● ФРАГМЕНТ СТАТЬИ
Пресса

Пресса


МЫ ЗАМЕРЗЛИ ВНУТРИ, часть 5


*ФЕСТИВАЛЬ УРОКИ ТАБАКОВА в академдраме. Табаков и Обломов

Пусть растут все цветы

Невозможно даже через запятую назвать все события девятидневного фестиваля. Ничего еще не сказала о саратовской премьере фильма «Избранники судьбы», где тоже великий актер-земляк Евгений Миронов говорит про Олега Павловича.Про его редчайший дар объединять людей. Как педагог и руководитель двух театров, тот«давал расти всем цветам», а сам был, конечно , гениальный лицедей.О трогательной встрече в театральном институте, куда Марина Зудина приехала с сыном и дочерью Табакова. Два его ученика –

Марина и профессор Школы Райкина Сергей Шенталинский рассказывали, каким он был педагогом и человеком. Ему никогда не надоедали студенческие показы. Терпеливо смотрел их часами, стоило заприметить что-нибудь интересное - реагировал мгновенно. Напрочь был лишен зависти, успехи других радовали его, как свои. Воспитал, вырастил ,выпестовал десятки больших талантов. Настоящий эрудит, прекрасно разбиравшейся и в театральном деле, причем во всех его ипостасях…Обаяние его было безгранично. Просто свет ушел из театра вместе с ним…

О том, как нежно говорил о Табакове Райкин. Они сидели в «Современнике» в одной гримерке - 8 лет! Что равносильно одному солдатскому окопу.И хотя озорник Табаков , как дядюшка Адуева, выветрил остатки мечтательности из юного Кости Райкина ( хотя бы его малоприличные , скрытые от зрителей жесты и тайные плевки в сторону массовки), но он же , видимо, заразил его и своим круглосуточным трудоголизмом. Константин Аркадьевич вспоминает «уроки Табакова » с благодарностью, называет своим Учителем.

● ИСХОДНЫЕ ДАННЫЕ
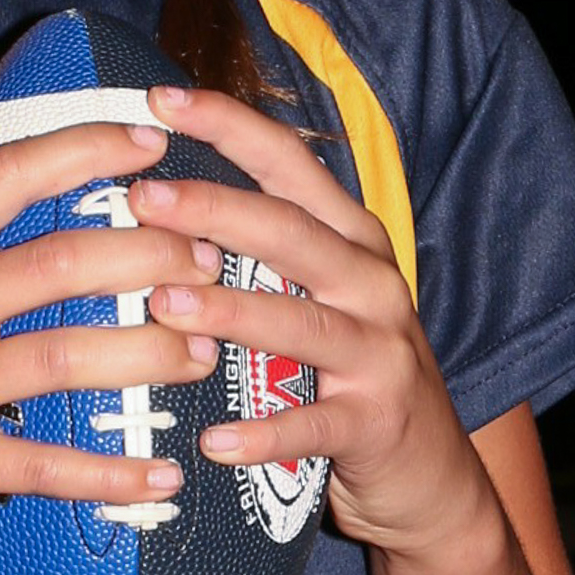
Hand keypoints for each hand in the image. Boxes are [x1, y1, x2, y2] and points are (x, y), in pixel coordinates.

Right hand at [0, 119, 227, 574]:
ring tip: (202, 350)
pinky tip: (164, 475)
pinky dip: (112, 474)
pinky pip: (47, 465)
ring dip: (151, 353)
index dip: (86, 149)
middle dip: (152, 253)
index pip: (6, 176)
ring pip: (71, 358)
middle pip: (63, 262)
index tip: (151, 138)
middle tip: (210, 256)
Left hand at [127, 84, 494, 563]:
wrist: (431, 477)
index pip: (289, 165)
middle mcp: (371, 284)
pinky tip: (213, 436)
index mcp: (350, 240)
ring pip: (302, 322)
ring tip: (165, 304)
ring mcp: (380, 354)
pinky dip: (265, 433)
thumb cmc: (348, 372)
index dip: (228, 126)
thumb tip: (152, 204)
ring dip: (231, 311)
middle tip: (143, 198)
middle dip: (215, 209)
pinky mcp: (377, 422)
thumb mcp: (318, 296)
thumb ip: (259, 252)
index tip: (160, 98)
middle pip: (292, 233)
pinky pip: (315, 425)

● ВОПРОСЫ
A - Перепишите фрагмент статьи от «О том, как нежно» до «называет своим Учителем.», поменяв «гримерке» на «уборной».
B - Ответьте по статье о фестивале:
(i) Сколько дней длился фестиваль?
(ii) С кем Марина Зудина приехала в театральный институт?
(iii) Сколько лет Табаков и Райкин сидели в одной гримерке в «Современнике»?

● ОТВЕТЫ
A -
О том, как нежно говорил о Табакове Райкин. Они сидели в «Современнике» в одной уборной - 8 лет! Что равносильно одному солдатскому окопу.И хотя озорник Табаков , как дядюшка Адуева, выветрил остатки мечтательности из юного Кости Райкина ( хотя бы его малоприличные , скрытые от зрителей жесты и тайные плевки в сторону массовки), но он же , видимо, заразил его и своим круглосуточным трудоголизмом. Константин Аркадьевич вспоминает «уроки Табакова » с благодарностью, называет своим Учителем.

B -
(i) Девять дней.
(ii) С сыном и дочерью Табакова.
(iii) 8 лет.